The biggest bottleneck in physician training

Despite the well-established fact of the growing physician shortage, the training pipeline for new physicians remains constrained by outdated funding structures.

Demand for physicians continues to rise, particularly in primary care and rural communities, but many health systems say the capacity to train residents has not kept pace.

According to Justin Frederick, MD, chief medical officer of graduate medical education at Renton, Wash.-based Providence, one of the most significant bottlenecks in physician training today stems from federal funding caps on residency positions first set by the Balanced Budget Act of 1997. Although Congress has modestly expanded funding for new residency slots in recent years, he said the gap between the cost of training residents and the reimbursement hospitals receive remains substantial.

Dr. Frederick joined Becker’s to discuss the policy changes he believes could help address the training bottleneck and offset the nation’s workforce problem.

Editor’s note: This interview was edited lightly for clarity and flow. 

Question: From your vantage point, what would you say are the biggest bottlenecks in graduate medical education in the U.S. right now?

Dr. Justin Frederick: I thought about this question from the lens of our healthcare system, as well as nationally, speaking with colleagues and others. The largest hurdle within GME right now, I think, is the federal funding caps on residency positions. Those caps were established with the Balanced Budget Act in 1997 and were based on residency slots from 1996 — that was 30 years ago.

They’ve only been revisited through the Consolidated Appropriations Acts of 2021 and 2023, and we’re very grateful that the government saw fit, through Sections 126 and 4122, to allow for increased funding of about 1,200 slots. At Providence, we took advantage of those opportunities. Yet there remains a significant gap between the cost to train residents and the reimbursement for residents. Addressing that gap is going to be critical for the future.

Q: What policy change would you most like to see to address that gap?
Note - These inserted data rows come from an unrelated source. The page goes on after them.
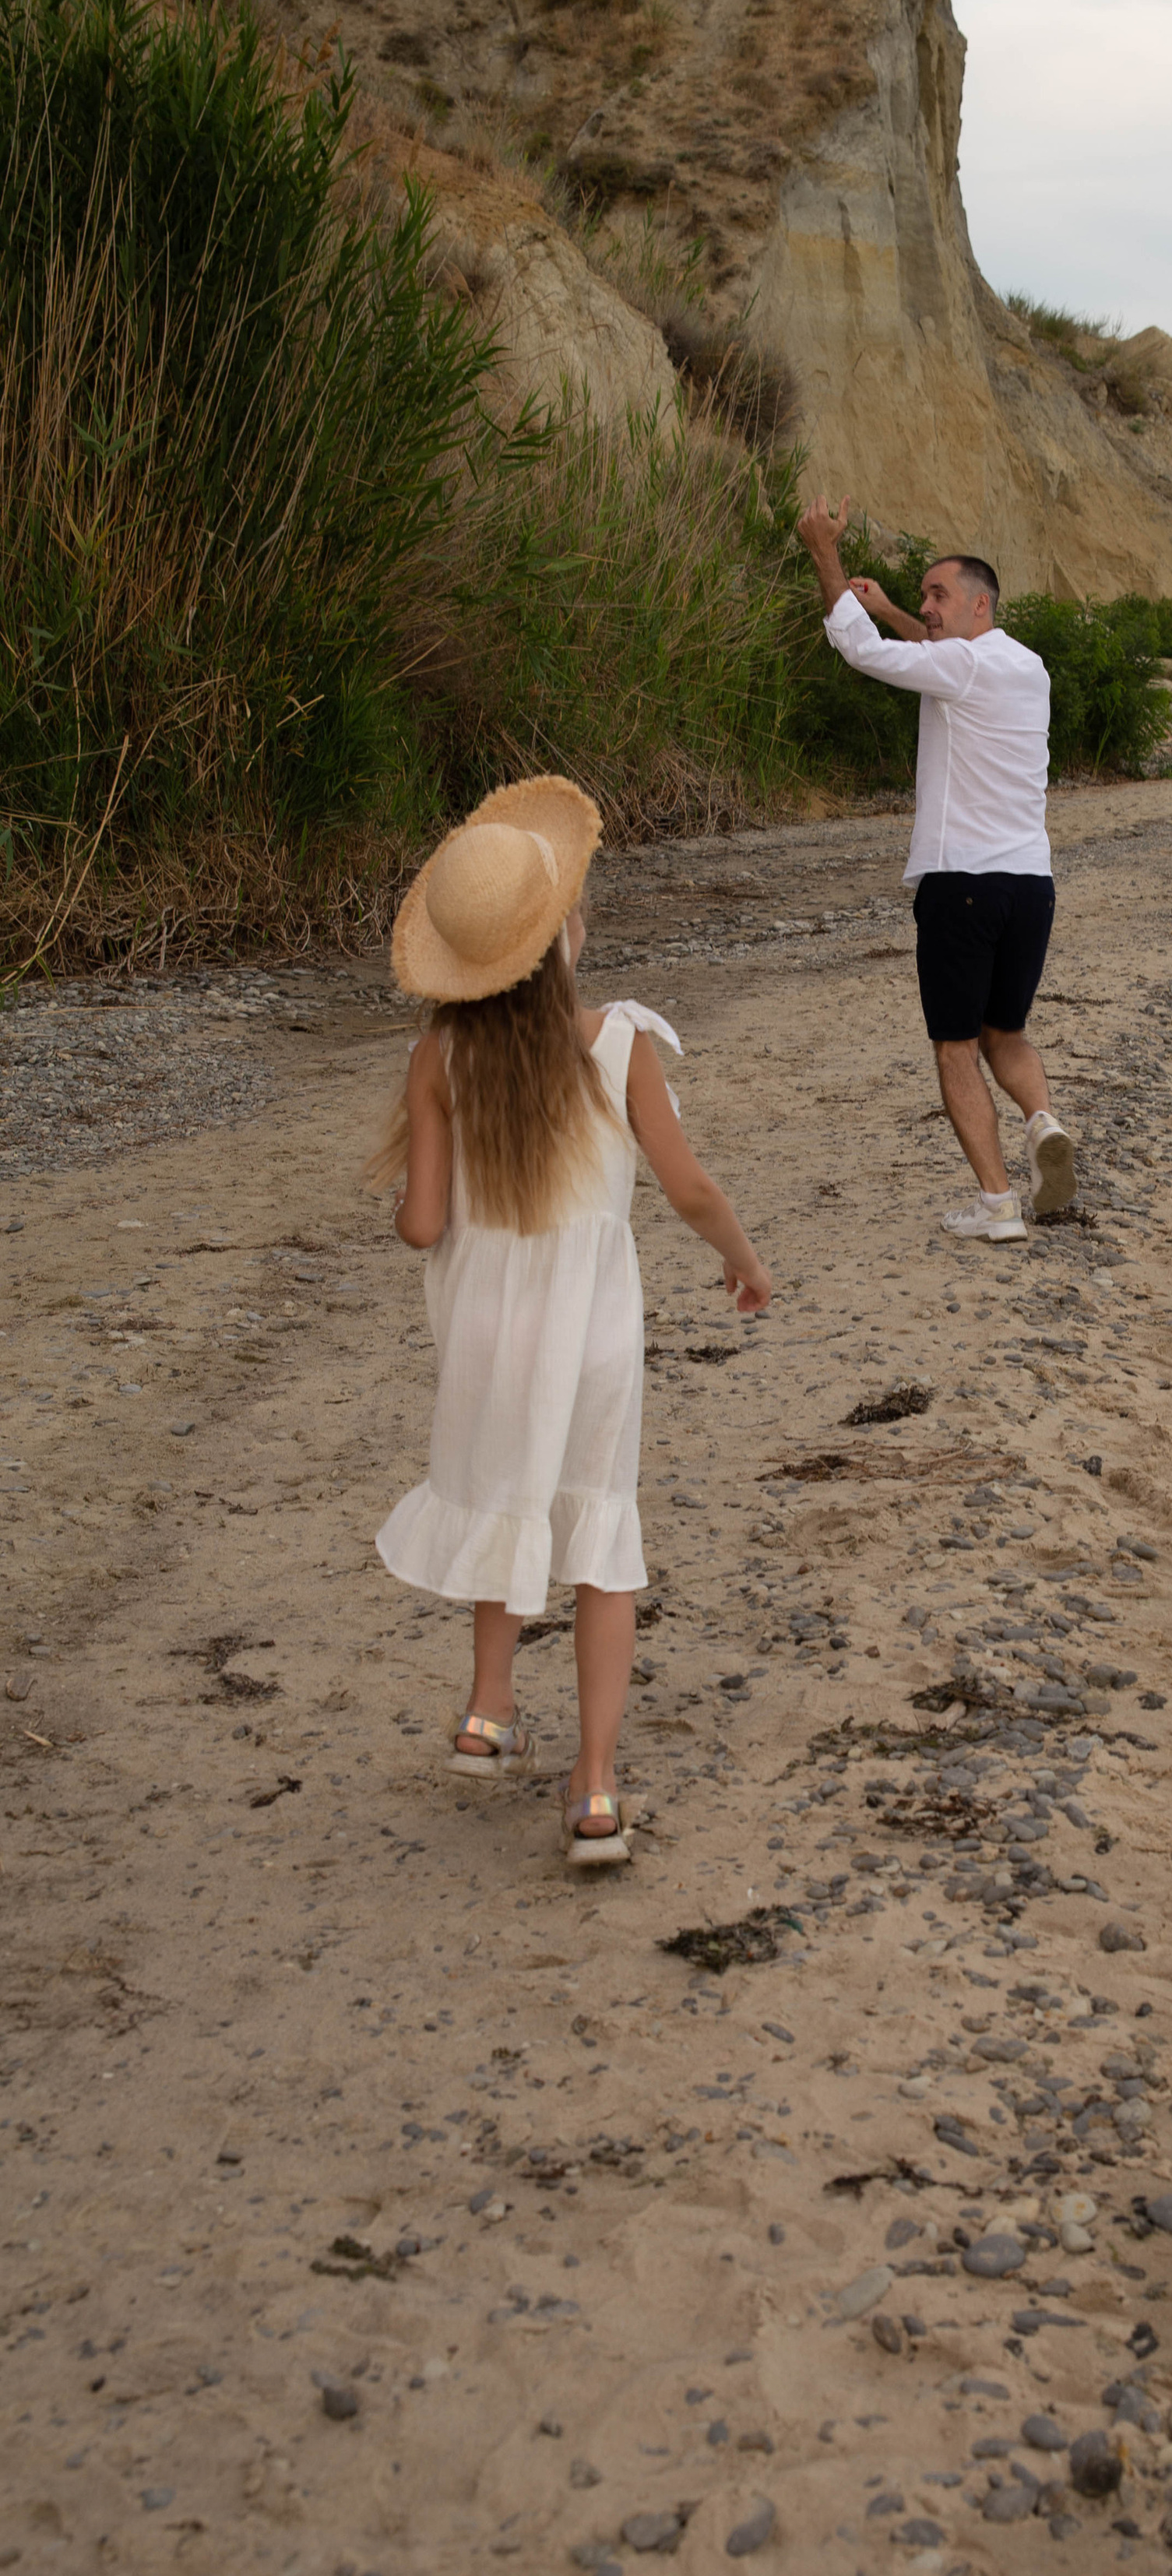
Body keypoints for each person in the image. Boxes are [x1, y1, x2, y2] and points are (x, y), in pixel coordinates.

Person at [367, 775, 772, 1867]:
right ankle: (593, 1792)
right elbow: (686, 1187)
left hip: (484, 1334)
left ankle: (488, 1712)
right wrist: (741, 1260)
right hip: (590, 1331)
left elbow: (418, 1226)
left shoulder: (438, 1060)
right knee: (598, 1532)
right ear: (561, 941)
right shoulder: (620, 1043)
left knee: (507, 1499)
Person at [796, 493, 1077, 1244]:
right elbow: (934, 653)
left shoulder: (962, 665)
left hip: (964, 887)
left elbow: (863, 653)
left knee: (955, 1046)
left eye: (937, 594)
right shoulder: (1028, 666)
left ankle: (996, 1206)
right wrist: (891, 605)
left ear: (980, 604)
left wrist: (825, 553)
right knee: (1004, 1033)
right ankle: (1042, 1122)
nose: (927, 604)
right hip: (1032, 886)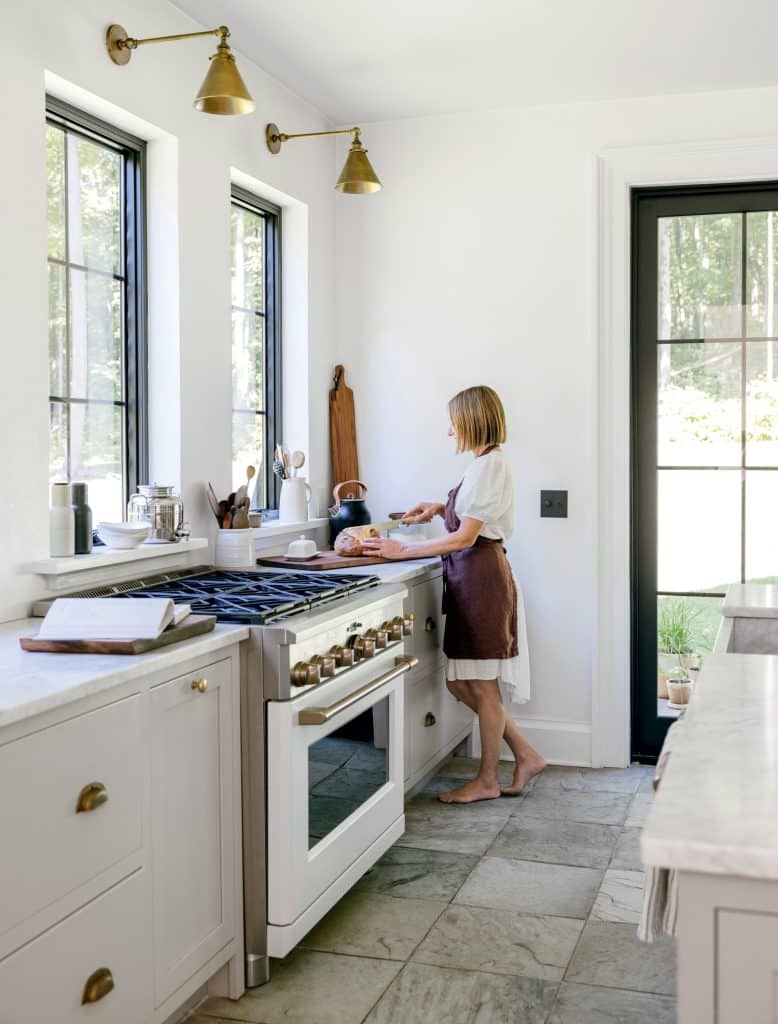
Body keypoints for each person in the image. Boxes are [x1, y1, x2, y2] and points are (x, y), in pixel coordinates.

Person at [362, 385, 546, 803]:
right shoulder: (484, 465)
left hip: (481, 581)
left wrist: (402, 549)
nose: (449, 432)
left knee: (481, 688)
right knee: (464, 685)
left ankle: (487, 780)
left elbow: (466, 536)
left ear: (471, 421)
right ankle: (526, 755)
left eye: (453, 423)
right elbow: (470, 516)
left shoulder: (490, 467)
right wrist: (435, 507)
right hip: (472, 580)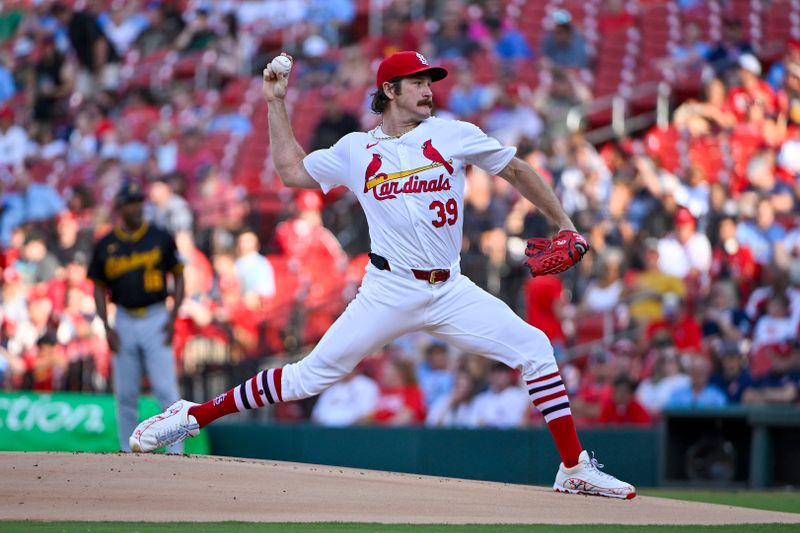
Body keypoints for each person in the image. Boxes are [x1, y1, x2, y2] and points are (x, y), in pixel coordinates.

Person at [130, 50, 635, 499]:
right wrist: (275, 103)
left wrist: (565, 223)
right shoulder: (355, 149)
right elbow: (291, 173)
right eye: (416, 82)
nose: (427, 89)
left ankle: (573, 468)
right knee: (309, 377)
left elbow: (517, 170)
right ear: (389, 91)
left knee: (536, 350)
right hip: (389, 287)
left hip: (451, 287)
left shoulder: (453, 134)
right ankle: (191, 416)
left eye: (429, 81)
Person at [88, 181, 185, 453]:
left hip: (156, 316)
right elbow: (97, 287)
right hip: (124, 319)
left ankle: (176, 452)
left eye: (139, 201)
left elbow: (178, 276)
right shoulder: (106, 243)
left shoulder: (159, 236)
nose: (137, 206)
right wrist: (106, 326)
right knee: (126, 394)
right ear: (120, 207)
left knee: (166, 391)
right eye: (131, 202)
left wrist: (173, 316)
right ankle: (127, 452)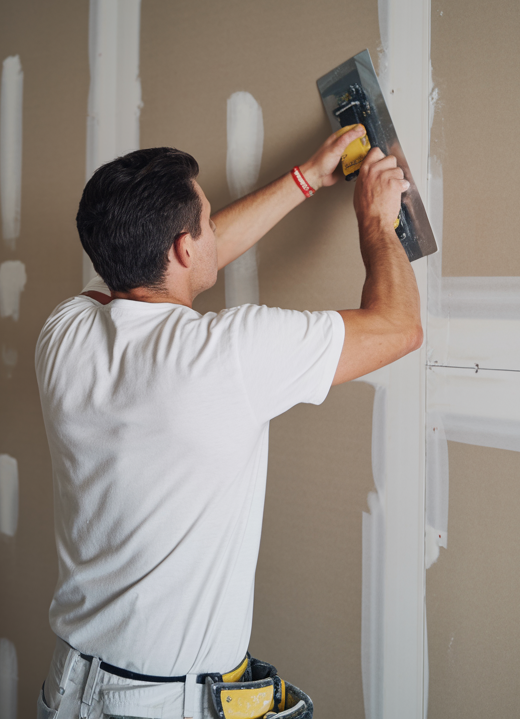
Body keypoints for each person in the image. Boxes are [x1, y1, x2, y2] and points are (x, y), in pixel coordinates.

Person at [34, 125, 421, 719]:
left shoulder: (65, 331)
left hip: (68, 686)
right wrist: (375, 217)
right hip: (158, 705)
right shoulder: (228, 354)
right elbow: (398, 328)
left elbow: (170, 267)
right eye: (208, 224)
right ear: (185, 248)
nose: (215, 232)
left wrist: (306, 179)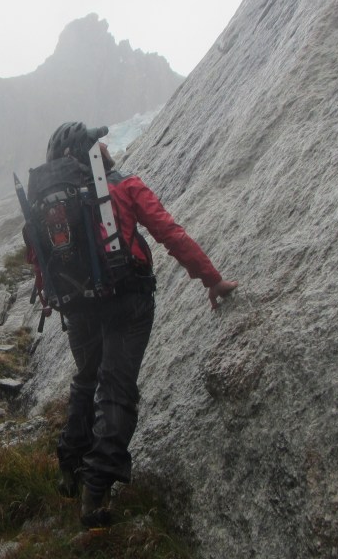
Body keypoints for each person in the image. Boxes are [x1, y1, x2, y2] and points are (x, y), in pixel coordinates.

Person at [41, 121, 238, 528]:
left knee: (85, 380)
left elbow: (38, 260)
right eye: (99, 141)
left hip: (77, 305)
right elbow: (169, 233)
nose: (106, 145)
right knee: (115, 387)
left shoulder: (49, 203)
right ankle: (95, 496)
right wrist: (211, 279)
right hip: (127, 300)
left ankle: (68, 472)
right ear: (93, 152)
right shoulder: (125, 186)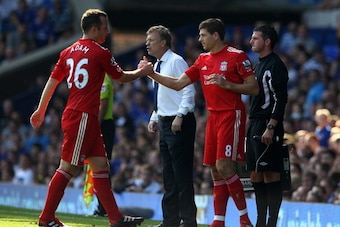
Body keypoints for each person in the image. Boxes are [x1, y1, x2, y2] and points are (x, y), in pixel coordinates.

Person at [29, 8, 153, 227]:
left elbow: (52, 81)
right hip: (83, 116)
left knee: (101, 166)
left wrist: (41, 109)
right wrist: (142, 71)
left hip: (79, 115)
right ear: (94, 29)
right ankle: (46, 218)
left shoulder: (67, 52)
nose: (107, 30)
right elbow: (121, 77)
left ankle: (116, 219)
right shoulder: (100, 52)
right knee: (67, 168)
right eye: (105, 27)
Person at [141, 18, 258, 227]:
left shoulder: (236, 56)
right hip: (212, 117)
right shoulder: (202, 59)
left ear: (215, 35)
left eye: (203, 35)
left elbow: (253, 88)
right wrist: (152, 74)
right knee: (214, 168)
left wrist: (228, 84)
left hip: (231, 114)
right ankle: (218, 220)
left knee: (224, 165)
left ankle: (244, 219)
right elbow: (178, 84)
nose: (199, 39)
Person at [145, 25, 197, 227]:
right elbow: (161, 96)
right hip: (165, 122)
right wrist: (154, 118)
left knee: (181, 174)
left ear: (163, 42)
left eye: (151, 39)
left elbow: (188, 90)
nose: (147, 43)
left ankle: (188, 220)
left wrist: (180, 116)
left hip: (178, 123)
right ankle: (170, 220)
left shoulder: (176, 61)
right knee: (168, 174)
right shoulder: (157, 65)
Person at [246, 24, 288, 227]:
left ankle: (271, 223)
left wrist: (271, 126)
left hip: (267, 123)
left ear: (267, 41)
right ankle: (260, 221)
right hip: (254, 122)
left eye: (255, 38)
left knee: (271, 172)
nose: (251, 41)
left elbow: (281, 98)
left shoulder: (275, 65)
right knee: (255, 173)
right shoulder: (258, 64)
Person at [92, 73, 115, 217]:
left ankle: (104, 208)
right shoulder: (97, 77)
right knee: (97, 167)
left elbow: (103, 104)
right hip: (99, 124)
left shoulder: (103, 78)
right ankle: (102, 206)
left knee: (102, 167)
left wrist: (95, 127)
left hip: (103, 125)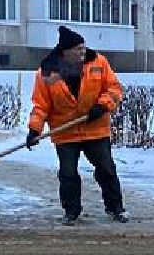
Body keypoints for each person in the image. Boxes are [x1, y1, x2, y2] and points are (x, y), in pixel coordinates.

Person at [26, 26, 126, 224]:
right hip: (65, 132)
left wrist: (102, 105)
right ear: (65, 52)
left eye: (83, 48)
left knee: (106, 169)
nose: (83, 52)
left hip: (95, 129)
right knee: (68, 173)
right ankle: (71, 211)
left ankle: (116, 208)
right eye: (78, 49)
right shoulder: (47, 73)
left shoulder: (98, 62)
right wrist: (34, 129)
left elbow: (114, 89)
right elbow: (41, 105)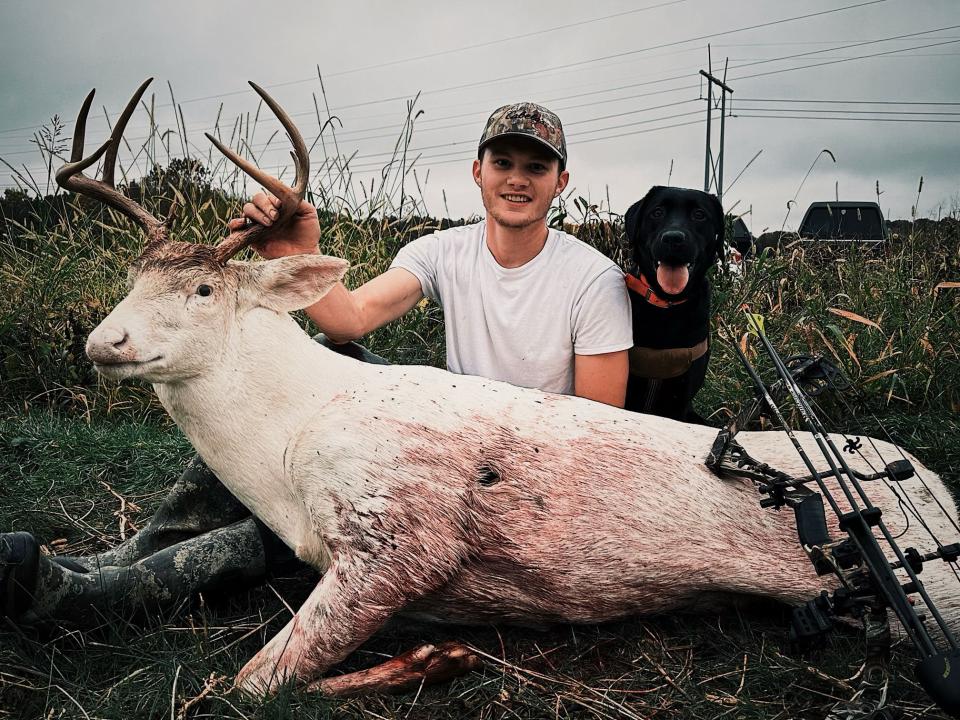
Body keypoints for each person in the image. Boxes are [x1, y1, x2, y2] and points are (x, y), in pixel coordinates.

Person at [0, 102, 633, 622]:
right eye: (504, 162)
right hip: (442, 424)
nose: (517, 178)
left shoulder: (591, 278)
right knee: (338, 363)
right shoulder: (442, 251)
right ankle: (134, 551)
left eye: (536, 166)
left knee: (322, 519)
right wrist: (299, 247)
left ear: (561, 182)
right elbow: (350, 320)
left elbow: (598, 424)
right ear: (478, 171)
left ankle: (98, 598)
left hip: (512, 462)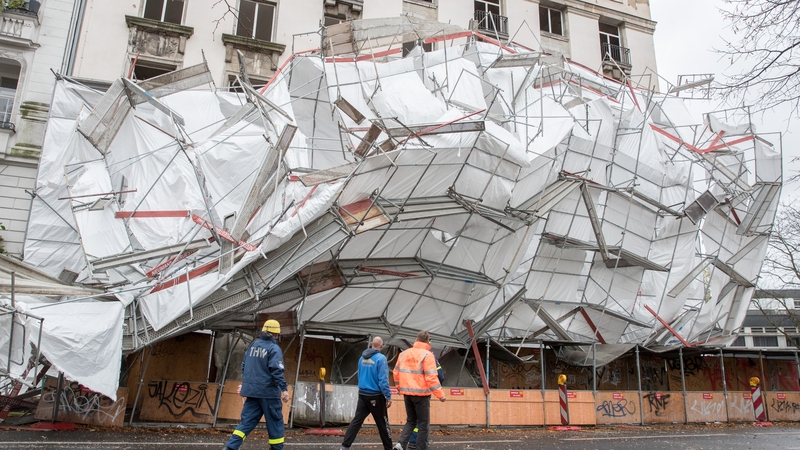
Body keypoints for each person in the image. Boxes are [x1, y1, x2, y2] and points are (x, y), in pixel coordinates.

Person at [223, 319, 290, 450]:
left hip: (252, 391)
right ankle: (276, 448)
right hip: (268, 393)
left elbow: (244, 365)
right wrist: (284, 389)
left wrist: (247, 383)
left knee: (246, 423)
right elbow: (276, 370)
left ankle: (230, 447)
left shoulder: (253, 345)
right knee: (275, 422)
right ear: (276, 334)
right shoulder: (273, 348)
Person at [392, 331, 445, 450]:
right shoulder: (427, 355)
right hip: (421, 394)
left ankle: (400, 444)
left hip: (407, 394)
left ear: (416, 339)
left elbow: (396, 373)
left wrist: (400, 388)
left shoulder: (404, 354)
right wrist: (440, 395)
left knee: (410, 421)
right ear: (428, 341)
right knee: (423, 424)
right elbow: (431, 377)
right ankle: (420, 448)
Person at [339, 336, 393, 450]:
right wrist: (388, 396)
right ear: (381, 346)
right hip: (376, 395)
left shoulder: (361, 358)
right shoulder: (381, 358)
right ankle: (388, 448)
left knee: (357, 421)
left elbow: (360, 376)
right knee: (383, 424)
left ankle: (345, 446)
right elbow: (383, 380)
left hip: (363, 394)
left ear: (371, 344)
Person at [408, 351, 443, 450]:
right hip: (423, 392)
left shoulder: (409, 355)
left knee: (412, 420)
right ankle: (418, 442)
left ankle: (411, 441)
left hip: (409, 392)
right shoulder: (430, 357)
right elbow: (440, 376)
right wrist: (436, 390)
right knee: (422, 420)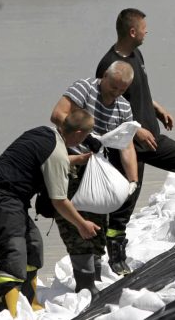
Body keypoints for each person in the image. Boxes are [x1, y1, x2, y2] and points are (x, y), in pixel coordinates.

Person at [95, 8, 175, 276]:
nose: (148, 31)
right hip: (127, 145)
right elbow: (104, 109)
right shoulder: (108, 65)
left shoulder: (137, 55)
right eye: (144, 28)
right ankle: (116, 256)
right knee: (125, 202)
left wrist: (157, 107)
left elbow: (137, 93)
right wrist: (135, 131)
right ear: (132, 31)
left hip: (152, 137)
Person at [0, 110, 99, 317]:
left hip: (5, 196)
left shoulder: (44, 133)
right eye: (84, 137)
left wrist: (77, 159)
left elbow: (51, 160)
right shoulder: (56, 152)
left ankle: (30, 302)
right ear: (77, 133)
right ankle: (9, 312)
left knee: (33, 245)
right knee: (14, 251)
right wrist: (82, 224)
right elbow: (59, 201)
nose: (83, 140)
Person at [49, 62, 141, 294]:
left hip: (97, 168)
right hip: (69, 161)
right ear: (104, 78)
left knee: (98, 225)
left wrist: (133, 181)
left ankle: (95, 281)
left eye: (121, 89)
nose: (115, 93)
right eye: (112, 87)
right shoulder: (85, 88)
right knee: (75, 225)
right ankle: (85, 285)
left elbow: (127, 146)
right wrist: (88, 137)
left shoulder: (123, 107)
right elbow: (57, 114)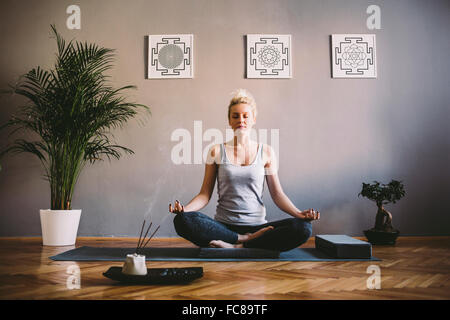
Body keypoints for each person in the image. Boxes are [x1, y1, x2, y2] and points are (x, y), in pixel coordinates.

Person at [169, 89, 320, 252]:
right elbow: (205, 195)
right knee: (182, 220)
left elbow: (277, 195)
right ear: (229, 120)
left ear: (253, 119)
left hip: (258, 227)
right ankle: (243, 240)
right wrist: (185, 210)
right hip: (223, 227)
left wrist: (299, 214)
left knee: (303, 228)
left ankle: (237, 246)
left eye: (245, 116)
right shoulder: (216, 151)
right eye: (235, 116)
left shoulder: (266, 152)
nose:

JF: That’s a great question. One thing I’ve seen work very well is the Teaching Health Center GME program, funded through HRSA on annual appropriations. We were fortunate to receive a four-year extension of our Teaching Health Center grant.

The reason I think this model is so effective is that it sets a per-resident amount that isn’t dependent on DRGs [diagnosis-related groups] or inpatient-to-resident ratios, and the funding doesn’t flow through acute care facilities. It also allows us to embed residents directly in the communities they serve. We have family medicine, internal medicine and psychiatry residents truly embedded in these communities.

That has done an incredible job of giving them opportunities to serve vulnerable populations, build relationships and address the maldistribution of specialties in rural and underserved areas.